Scientists are warning that plans to use a new method of gas drilling in the UK could contaminate water supplies.
A report released today from Manchester University’s Tyndall Centre calls for a moratorium on shale gas drilling until further research is done.
Mining company Cuadrilla Resources is preparing to carry out drilling that could involve ‘fracking’ – fracturing rock with water and chemicals to release gas trapped inside – following initial tests at a site near Blackpool, Lancashire.
The call to halt operations follows controversy in the US, where shale drilling has already taken off but where the state of New York recently introduced a temporary ban on the horizontal fracking techniques typically used.
‘Evidence from the US suggests shale gas extraction brings a significant risk of ground- and surface-water contamination,’ said the report, funded by the Co-operative.
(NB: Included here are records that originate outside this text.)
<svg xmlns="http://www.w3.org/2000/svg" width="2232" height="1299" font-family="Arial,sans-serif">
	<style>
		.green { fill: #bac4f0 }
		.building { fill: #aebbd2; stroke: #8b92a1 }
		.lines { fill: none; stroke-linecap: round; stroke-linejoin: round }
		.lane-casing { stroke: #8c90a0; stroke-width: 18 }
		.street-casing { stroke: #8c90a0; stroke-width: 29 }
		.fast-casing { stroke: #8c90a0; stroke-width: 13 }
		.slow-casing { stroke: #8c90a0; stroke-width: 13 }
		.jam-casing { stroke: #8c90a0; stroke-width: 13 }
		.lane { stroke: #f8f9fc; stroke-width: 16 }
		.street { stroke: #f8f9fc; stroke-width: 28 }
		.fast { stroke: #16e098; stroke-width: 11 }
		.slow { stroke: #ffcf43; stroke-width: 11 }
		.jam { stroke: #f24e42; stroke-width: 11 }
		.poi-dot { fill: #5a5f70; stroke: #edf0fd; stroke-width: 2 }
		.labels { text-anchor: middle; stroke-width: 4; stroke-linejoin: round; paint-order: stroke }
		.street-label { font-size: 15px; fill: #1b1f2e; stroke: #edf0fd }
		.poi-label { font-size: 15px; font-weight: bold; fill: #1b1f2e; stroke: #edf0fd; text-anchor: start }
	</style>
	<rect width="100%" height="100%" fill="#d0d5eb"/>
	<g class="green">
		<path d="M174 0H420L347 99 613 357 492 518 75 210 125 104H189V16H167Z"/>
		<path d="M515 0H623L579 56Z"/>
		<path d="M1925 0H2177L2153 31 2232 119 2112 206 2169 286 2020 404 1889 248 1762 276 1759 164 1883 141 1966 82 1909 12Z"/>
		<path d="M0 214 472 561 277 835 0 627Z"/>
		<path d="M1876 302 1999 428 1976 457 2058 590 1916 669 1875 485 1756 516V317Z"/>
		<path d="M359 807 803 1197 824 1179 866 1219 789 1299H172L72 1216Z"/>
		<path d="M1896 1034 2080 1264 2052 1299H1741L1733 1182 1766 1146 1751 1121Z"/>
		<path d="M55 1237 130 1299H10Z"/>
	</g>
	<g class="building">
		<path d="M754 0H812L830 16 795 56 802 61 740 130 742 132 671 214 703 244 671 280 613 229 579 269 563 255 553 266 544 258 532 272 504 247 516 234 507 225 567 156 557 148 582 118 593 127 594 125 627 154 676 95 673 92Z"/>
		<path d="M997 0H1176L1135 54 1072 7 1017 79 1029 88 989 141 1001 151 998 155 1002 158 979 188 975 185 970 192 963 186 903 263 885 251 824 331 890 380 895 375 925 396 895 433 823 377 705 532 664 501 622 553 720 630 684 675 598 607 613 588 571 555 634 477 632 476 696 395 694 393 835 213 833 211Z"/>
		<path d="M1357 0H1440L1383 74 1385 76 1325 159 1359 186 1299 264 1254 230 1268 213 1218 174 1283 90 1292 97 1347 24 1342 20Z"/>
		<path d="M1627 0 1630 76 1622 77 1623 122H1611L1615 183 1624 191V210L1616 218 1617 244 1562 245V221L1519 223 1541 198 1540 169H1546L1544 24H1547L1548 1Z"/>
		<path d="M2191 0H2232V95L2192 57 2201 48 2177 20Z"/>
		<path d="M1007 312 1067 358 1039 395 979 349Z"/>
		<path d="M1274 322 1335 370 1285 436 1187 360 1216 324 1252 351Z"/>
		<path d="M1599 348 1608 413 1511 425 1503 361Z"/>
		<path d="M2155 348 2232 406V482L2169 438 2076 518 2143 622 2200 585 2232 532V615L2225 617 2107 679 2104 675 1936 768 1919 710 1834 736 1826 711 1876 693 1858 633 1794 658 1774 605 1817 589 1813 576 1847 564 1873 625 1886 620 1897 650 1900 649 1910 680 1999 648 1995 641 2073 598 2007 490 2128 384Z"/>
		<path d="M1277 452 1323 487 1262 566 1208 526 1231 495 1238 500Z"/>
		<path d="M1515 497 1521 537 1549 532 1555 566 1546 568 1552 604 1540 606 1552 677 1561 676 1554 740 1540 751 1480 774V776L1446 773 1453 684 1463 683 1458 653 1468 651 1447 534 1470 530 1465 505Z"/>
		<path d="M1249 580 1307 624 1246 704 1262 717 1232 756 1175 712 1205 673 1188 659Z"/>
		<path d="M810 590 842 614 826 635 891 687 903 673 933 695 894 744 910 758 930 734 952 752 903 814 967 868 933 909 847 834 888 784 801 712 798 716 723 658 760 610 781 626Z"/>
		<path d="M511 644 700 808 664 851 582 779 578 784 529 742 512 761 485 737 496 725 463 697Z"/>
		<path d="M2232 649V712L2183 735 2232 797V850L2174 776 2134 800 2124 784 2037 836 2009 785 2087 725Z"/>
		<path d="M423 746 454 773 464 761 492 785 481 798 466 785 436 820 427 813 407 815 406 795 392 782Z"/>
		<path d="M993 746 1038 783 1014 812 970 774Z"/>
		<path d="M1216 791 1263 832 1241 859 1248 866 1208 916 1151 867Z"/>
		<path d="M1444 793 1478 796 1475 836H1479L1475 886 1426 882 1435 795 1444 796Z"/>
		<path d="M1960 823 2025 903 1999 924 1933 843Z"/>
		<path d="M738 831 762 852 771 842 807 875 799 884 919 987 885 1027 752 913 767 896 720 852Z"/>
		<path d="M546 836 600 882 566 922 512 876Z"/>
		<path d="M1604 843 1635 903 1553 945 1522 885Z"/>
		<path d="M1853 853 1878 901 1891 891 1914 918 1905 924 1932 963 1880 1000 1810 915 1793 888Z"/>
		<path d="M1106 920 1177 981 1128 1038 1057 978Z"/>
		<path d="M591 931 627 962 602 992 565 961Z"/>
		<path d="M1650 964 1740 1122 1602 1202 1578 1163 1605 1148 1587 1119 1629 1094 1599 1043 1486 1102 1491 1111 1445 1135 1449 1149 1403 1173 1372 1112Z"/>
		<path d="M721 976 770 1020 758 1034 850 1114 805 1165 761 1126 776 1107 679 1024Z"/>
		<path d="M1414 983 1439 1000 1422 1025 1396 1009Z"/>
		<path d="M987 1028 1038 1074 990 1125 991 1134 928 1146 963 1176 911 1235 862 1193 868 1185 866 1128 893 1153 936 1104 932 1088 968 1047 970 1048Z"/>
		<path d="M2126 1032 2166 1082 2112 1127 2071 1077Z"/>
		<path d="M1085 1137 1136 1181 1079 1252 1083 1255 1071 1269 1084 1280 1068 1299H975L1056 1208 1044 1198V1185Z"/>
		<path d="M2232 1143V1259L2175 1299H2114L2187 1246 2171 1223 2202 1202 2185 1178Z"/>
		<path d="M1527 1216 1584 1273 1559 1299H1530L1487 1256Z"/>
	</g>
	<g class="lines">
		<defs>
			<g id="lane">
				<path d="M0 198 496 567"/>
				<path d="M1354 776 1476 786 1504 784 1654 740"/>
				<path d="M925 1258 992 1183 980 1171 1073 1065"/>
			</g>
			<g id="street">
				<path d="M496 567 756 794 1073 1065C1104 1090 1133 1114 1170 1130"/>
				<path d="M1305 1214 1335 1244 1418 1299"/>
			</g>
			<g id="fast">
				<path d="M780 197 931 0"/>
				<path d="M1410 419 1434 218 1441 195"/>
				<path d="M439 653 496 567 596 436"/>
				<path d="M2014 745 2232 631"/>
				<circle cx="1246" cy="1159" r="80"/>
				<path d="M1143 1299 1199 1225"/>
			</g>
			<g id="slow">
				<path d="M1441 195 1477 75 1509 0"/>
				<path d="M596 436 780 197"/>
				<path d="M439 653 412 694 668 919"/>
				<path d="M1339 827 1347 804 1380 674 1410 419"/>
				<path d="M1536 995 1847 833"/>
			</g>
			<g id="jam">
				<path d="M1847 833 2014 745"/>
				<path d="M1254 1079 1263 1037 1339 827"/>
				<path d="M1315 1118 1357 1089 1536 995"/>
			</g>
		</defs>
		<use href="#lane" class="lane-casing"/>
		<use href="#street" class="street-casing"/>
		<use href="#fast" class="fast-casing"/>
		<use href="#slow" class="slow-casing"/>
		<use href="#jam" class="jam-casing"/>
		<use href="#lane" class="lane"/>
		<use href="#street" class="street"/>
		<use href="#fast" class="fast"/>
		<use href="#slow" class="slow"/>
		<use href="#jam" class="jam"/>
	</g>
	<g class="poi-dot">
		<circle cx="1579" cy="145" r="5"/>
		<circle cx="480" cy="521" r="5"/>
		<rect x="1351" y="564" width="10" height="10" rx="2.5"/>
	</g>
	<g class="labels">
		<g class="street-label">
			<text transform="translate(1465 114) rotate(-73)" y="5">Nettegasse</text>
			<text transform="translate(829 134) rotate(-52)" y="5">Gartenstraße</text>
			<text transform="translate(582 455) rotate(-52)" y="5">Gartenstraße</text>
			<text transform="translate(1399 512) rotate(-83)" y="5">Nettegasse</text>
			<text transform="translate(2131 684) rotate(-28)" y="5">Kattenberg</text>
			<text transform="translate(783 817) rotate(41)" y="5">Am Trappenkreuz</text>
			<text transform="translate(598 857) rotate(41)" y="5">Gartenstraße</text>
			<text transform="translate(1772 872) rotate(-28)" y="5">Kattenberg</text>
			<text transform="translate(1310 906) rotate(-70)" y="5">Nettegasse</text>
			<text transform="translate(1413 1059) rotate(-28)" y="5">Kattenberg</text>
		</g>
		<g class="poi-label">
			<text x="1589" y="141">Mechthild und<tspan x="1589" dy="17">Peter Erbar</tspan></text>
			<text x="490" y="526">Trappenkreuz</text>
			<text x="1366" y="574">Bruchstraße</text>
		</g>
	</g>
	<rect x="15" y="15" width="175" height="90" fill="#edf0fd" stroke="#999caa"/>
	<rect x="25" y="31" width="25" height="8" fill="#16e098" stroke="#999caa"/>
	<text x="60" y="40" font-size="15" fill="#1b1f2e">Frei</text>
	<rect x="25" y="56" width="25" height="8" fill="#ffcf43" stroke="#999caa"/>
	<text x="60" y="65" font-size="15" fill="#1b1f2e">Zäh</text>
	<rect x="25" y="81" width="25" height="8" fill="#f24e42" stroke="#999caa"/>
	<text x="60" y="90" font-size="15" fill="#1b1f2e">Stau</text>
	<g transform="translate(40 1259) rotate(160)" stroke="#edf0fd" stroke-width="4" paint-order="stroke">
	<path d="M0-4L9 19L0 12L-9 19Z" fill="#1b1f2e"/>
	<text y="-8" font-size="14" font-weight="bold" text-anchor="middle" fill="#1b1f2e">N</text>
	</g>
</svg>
‘Until the evidence base is developed a precautionary approach to development in the UK and Europe is the only responsible action.’
It adds that there is little evidence shale gas will act as a transition fuel in the move to a low-carbon energy production and that instead it will increase net carbon emissions and could delay investment in zero-carbon technology.
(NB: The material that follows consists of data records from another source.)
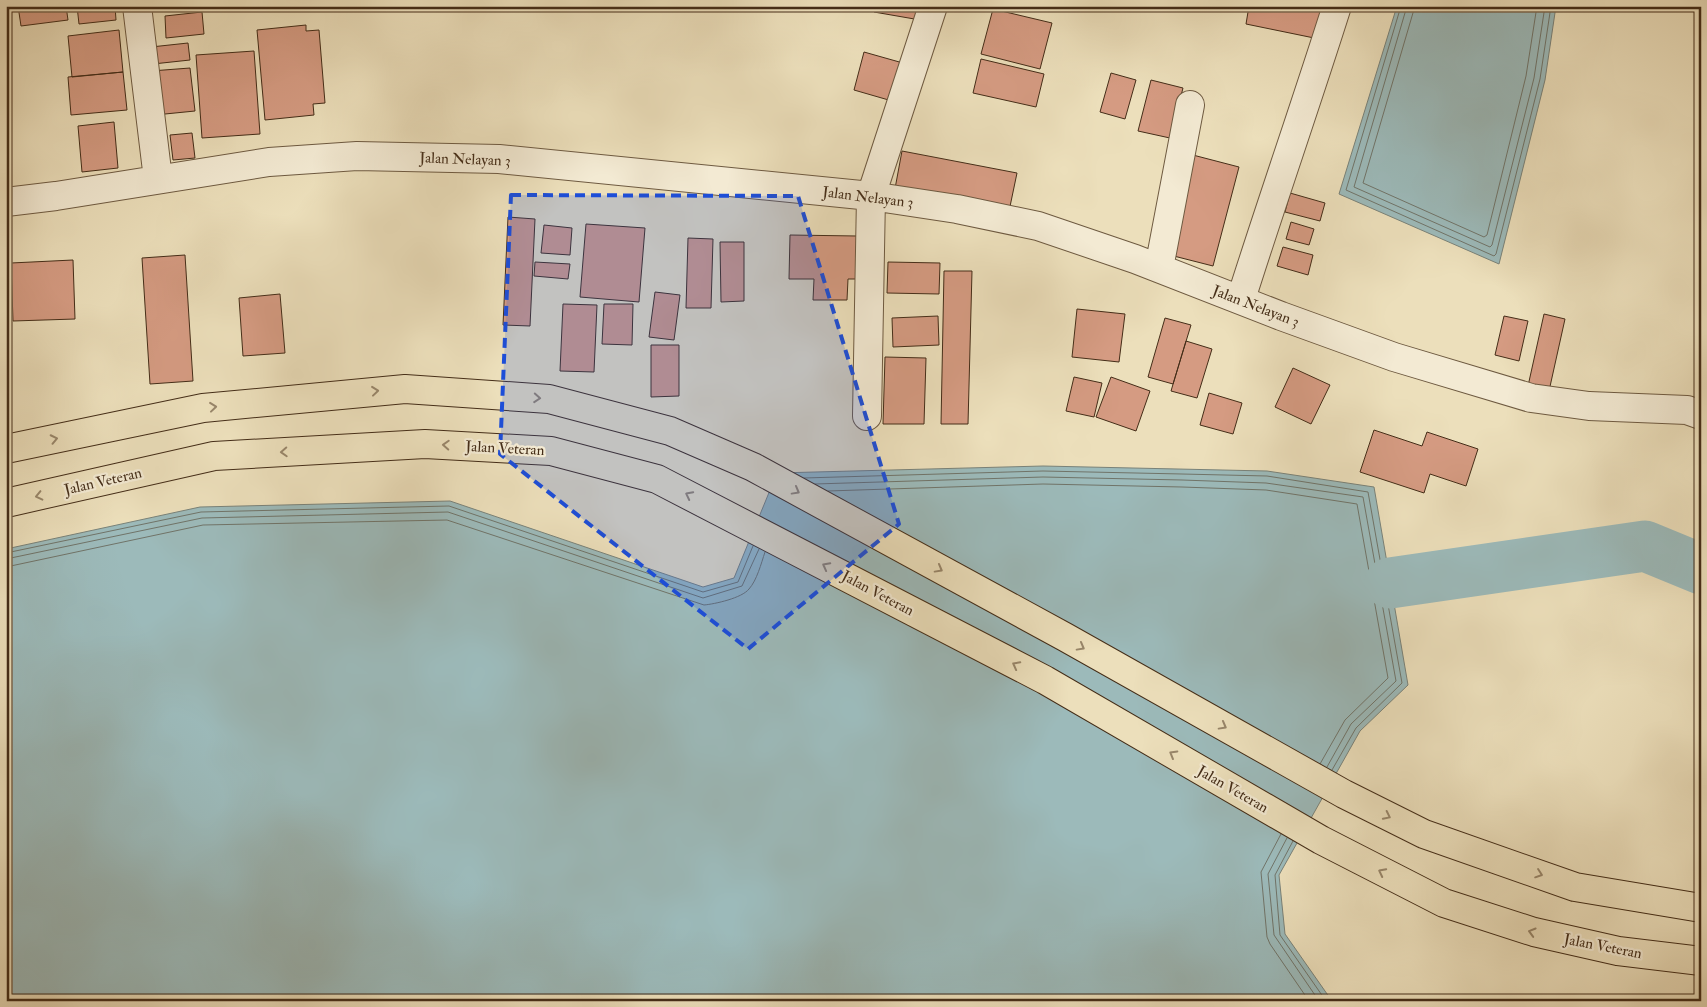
<svg xmlns="http://www.w3.org/2000/svg" width="1707" height="1007" font-family="'IM FELL Double Pica',serif">
	<style>
		.water { fill: #9cbaba; stroke: #798279 }
		.lines { fill: none; stroke-linecap: round; stroke-linejoin: round }
		.shore { stroke: #707469; stroke-width: 1 }
		.river { stroke: #9cbaba; stroke-width: 51 }
		.building { fill: #d59b82; stroke: #442d18 }
		.minor-casing { stroke: #6e5a41; stroke-width: 30 }
		.trunk-casing { stroke: #442d18; stroke-width: 30 }
		.minor { stroke: #f3ead3; stroke-width: 28 }
		.trunk { stroke: #ecdfbb; stroke-width: 28 }
		.oneway { stroke: #98866a }
		.marked { fill: #1d4ed8; fill-opacity: 0.2; stroke: #1d4ed8; stroke-width: 4; stroke-dasharray: 10 6; stroke-linejoin: round }
		.labels { text-anchor: middle; stroke-width: 4.5; stroke-linejoin: round; paint-order: stroke }
		.street-label { font-size: 15px; fill: #442d18; stroke: #f3ead3 }
	</style>
	<rect width="100%" height="100%" fill="#ecdfbb"/>
	<filter id="stains"><feTurbulence type="fractalNoise" baseFrequency=".004" numOctaves="4"/><feColorMatrix values="0 0 0 0 .2 0 0 0 0 .09 0 0 0 0 .02 0 0 0 .5 -.17"/></filter>
	<radialGradient id="worn" r=".72"><stop offset=".6" stop-color="#630" stop-opacity="0"/><stop offset="1" stop-color="#630" stop-opacity=".3"/></radialGradient>
	<!-- water -->
	<path class="water" d="M1397,6H1556L1545,80L1499,264L1339,194Z
		M1043,466L1267,471L1374,487L1408,685L1360,731L1279,875L1285,934L1332,1001H6V549L200,507L450,501L703,587L734,578L777,473Z"/>
	<g class="lines">
		<!-- shore -->
		<path class="shore" d="M1401,6L1346,190L1494,256L1496,254L1540,79L1551,6
			M1407,6L1354,187L1490,247L1492,245L1534,78L1545,6
			M1415,6L1363,183L1484,237L1487,235L1526,76L1537,6
			M804,478L1043,471L1182,474L1267,476L1368,492L1402,683L1356,728L1332,770
			M815,484L1043,477L1182,480L1266,483L1363,497L1396,681L1351,724L1327,767
			M828,491L1043,484L1182,487L1266,490L1357,504L1388,678L1345,720L1320,764
			M6,553L201,512L449,506L703,592L738,582L753,546
			M6,559L202,518L448,512L703,598L742,586L759,549
			M6,567L203,525L447,520L704,605C715,604 742,598 749,589C757,580 761,564 765,552
			M1281,834L1261,872L1267,937L1270,944L1309,1001
			M1287,838L1268,874L1274,935L1319,1001
			M1293,841L1275,875L1280,935L1326,1001"/>
		<!-- river -->
		<path class="river" d="M1390,583L1645,546L1701,569"/>
	</g>
	<!-- building -->
	<path class="building" d="M18,6H66L68,20L21,26Z
		M77,6H115L116,20L79,24Z
		M161,6H205V7L162,11Z
		M875,6H929L926,21L874,12Z
		M1249,6H1307L1325,10L1319,39L1246,24Z
		M993,9L1052,23L1040,69L981,54Z
		M202,12L204,34L166,38L165,16Z
		M306,25V31L319,30L325,103L313,104L314,115L265,120L257,30Z
		M119,30L123,72L72,77L68,36Z
		M188,43L190,60L153,64L151,47Z
		M254,51L260,134L202,138L196,55Z
		M864,52L910,65L899,103L854,90Z
		M981,59L1044,74L1036,107L973,93Z
		M190,68L195,111L155,115L151,71Z
		M123,72L127,110L71,115L68,77Z
		M1111,73L1136,80L1125,119L1100,112Z
		M1151,80L1183,88L1170,138L1138,131Z
		M114,122L118,168L82,172L78,126Z
		M192,133L195,158L173,160L170,135Z
		M902,151L1017,173L1008,216L894,194Z
		M1189,154L1239,167L1213,266L1162,253Z
		M1290,193L1325,203L1320,221L1285,212Z
		M508,217L535,219L530,326L503,325Z
		M1291,222L1314,229L1309,245L1286,239Z
		M586,224L645,228L639,302L580,297Z
		M544,225L572,228L570,255L541,253Z
		M790,235L857,236L856,279H848L847,300H813L814,279H789Z
		M688,238L713,239L711,308H686Z
		M720,242H744V301L721,302Z
		M1283,247L1313,255L1308,275L1277,266Z
		M185,255L193,381L150,384L142,258Z
		M73,260L75,319L13,321L11,263Z
		M535,262L570,264L568,279L534,276Z
		M888,262L940,263L939,294L887,293Z
		M944,271H972L968,424H941Z
		M655,292L680,295L674,340L649,337Z
		M280,294L285,353L243,356L239,298Z
		M563,304L597,305L594,372L560,371Z
		M604,304H633L632,345L602,344Z
		M1077,309L1125,314L1119,362L1072,357Z
		M1544,314L1565,319L1549,391L1528,386Z
		M938,316L939,345L893,347L892,318Z
		M1504,316L1528,321L1519,361L1495,355Z
		M1165,318L1191,325L1173,384L1148,377Z
		M1186,341L1212,349L1197,398L1171,391Z
		M651,345H679V396L651,397Z
		M885,357L926,358L924,424H883Z
		M1293,368L1330,385L1311,424L1275,407Z
		M1074,377L1102,383L1094,417L1066,411Z
		M1111,377L1150,391L1136,431L1096,417Z
		M1209,393L1242,403L1233,434L1200,425Z
		M1374,430L1422,446L1427,432L1478,449L1466,486L1430,474L1424,493L1360,472Z"/>
	<g class="lines">
		<!-- minor casing -->
		<g class="minor-casing">
			<path id="minor" d="M137,6L158,179
				M6,202L56,196L269,162L357,156L499,159L871,196L957,209L1038,226L1135,259L1281,316L1394,357L1531,398L1589,406L1687,410L1701,415
				M1159,268L1190,105
				M1241,299C1272,201 1306,104 1337,6
				M867,416L871,196L933,6"/>
		</g>
		<!-- trunk casing -->
		<g class="trunk-casing">
			<path id="trunk" d="M6,449L203,408L405,389L549,399L670,431L753,467L1065,637L1344,794L1424,834L1575,887L1701,908
				M6,503L214,456L425,444L551,451L657,479L1045,680L1321,840L1444,903L1534,932L1618,951L1701,961"/>
		</g>
		<!-- minor -->
		<use href="#minor" class="minor"/>
		<!-- trunk -->
		<use href="#trunk" class="trunk"/>
	</g>
	<!-- one-way arrows -->
	<defs><path id="oneway-chevron" d="M-2-3.5L2.5 0L-2 3.5" fill="none" stroke-width="1.6" stroke-linecap="round" stroke-linejoin="round" transform="scale(1.25)"/></defs>
	<g class="oneway">
		<use href="#oneway-chevron" transform="translate(375 391) rotate(-6)"/>
		<use href="#oneway-chevron" transform="translate(537 398) rotate(4)"/>
		<use href="#oneway-chevron" transform="translate(213 407) rotate(-6)"/>
		<use href="#oneway-chevron" transform="translate(54 439) rotate(-12)"/>
		<use href="#oneway-chevron" transform="translate(446 445) rotate(-177)"/>
		<use href="#oneway-chevron" transform="translate(284 452) rotate(177)"/>
		<use href="#oneway-chevron" transform="translate(796 491) rotate(29)"/>
		<use href="#oneway-chevron" transform="translate(689 495) rotate(-153)"/>
		<use href="#oneway-chevron" transform="translate(39 496) rotate(167)"/>
		<use href="#oneway-chevron" transform="translate(826 566) rotate(-152)"/>
		<use href="#oneway-chevron" transform="translate(939 569) rotate(29)"/>
		<use href="#oneway-chevron" transform="translate(1081 647) rotate(29)"/>
		<use href="#oneway-chevron" transform="translate(1016 665) rotate(-152)"/>
		<use href="#oneway-chevron" transform="translate(1223 726) rotate(29)"/>
		<use href="#oneway-chevron" transform="translate(1173 754) rotate(-150)"/>
		<use href="#oneway-chevron" transform="translate(1387 816) rotate(26)"/>
		<use href="#oneway-chevron" transform="translate(1382 872) rotate(-153)"/>
		<use href="#oneway-chevron" transform="translate(1539 874) rotate(19)"/>
		<use href="#oneway-chevron" transform="translate(1532 932) rotate(-164)"/>
	</g>
	<!-- marked area -->
	<path class="marked" d="M511,195L798,196L899,524L748,649L500,454Z"/>
	<g class="labels">
		<!-- street labels -->
		<g class="street-label">
			<text transform="translate(465 159) rotate(2)" y="5">Jalan Nelayan 3</text>
			<text transform="translate(868 197) rotate(7)" y="5">Jalan Nelayan 3</text>
			<text transform="translate(1256 306) rotate(21)" y="5">Jalan Nelayan 3</text>
			<text transform="translate(505 448) rotate(3)" y="5">Jalan Veteran</text>
			<text transform="translate(103 481) rotate(-13)" y="5">Jalan Veteran</text>
			<text transform="translate(878 593) rotate(28)" y="5">Jalan Veteran</text>
			<text transform="translate(1233 789) rotate(30)" y="5">Jalan Veteran</text>
			<text transform="translate(1603 946) rotate(11)" y="5">Jalan Veteran</text>
		</g>
	</g>
	<!-- margin -->
	<rect width="1707" height="1007" fill="none" stroke="#ecdfbb" stroke-width="25"/>
	<rect x="8" y="8" width="1692" height="992" fill="none" stroke="#442d18" stroke-width="2.5"/>
	<rect x="12" y="12" width="1682" height="982" fill="none" stroke="#442d18"/>
	<rect width="100%" height="100%" filter="url(#stains)"/>
	<rect width="100%" height="100%" fill="url(#worn)"/>
</svg>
Hydraulic fracturing or fracking involves drilling a well generally 1.5 – 6km below the surface and pumping a mixture of water, sand and chemicals into the shale at pressures up to 100MPa (145,000psi).
The technique has been used since the 1940s but its recent expansion comes from horizontal drilling methods that reduce the number of wells needed.
The Tyndall report warns that horizontal fracking carries risks of contaminating groundwater and surface water with the fracturing chemicals and with methane, as well as putting pressure on water and land resources in the UK.
It adds that there is little publicly available information on these risks or the chemicals used in fracking, but notes that substances stockpiled in the US for the process include toxins and carcinogens such as naphthalene and benzene.
‘If we are serious in our commitment to avoid dangerous climate change, the only safe place for shale gas remains in the ground,’ said the Tyndall Centre’s Professor Kevin Anderson.
Cuadrilla’s chief executive, Mark Miller, told the BBC that any chemical leakage would be due to poor well design rather than the fracturing process and the company had taken steps to ensure this would definitely not happen in its UK operations.
The Department of Energy and Climate Change (DECC) appears unlikely to introduce a moratorium in the UK.
A DECC spokesman said: ‘We support the industry’s endeavours in pursuing such energy sources, provided that tapping of such resources proves to be economically, commercially and environmentally viable.
‘All onshore oil and gas projects, including shale gas exploration and development, are subject to a series of checks, including local planning permission before they are able to move ahead with drilling activities.’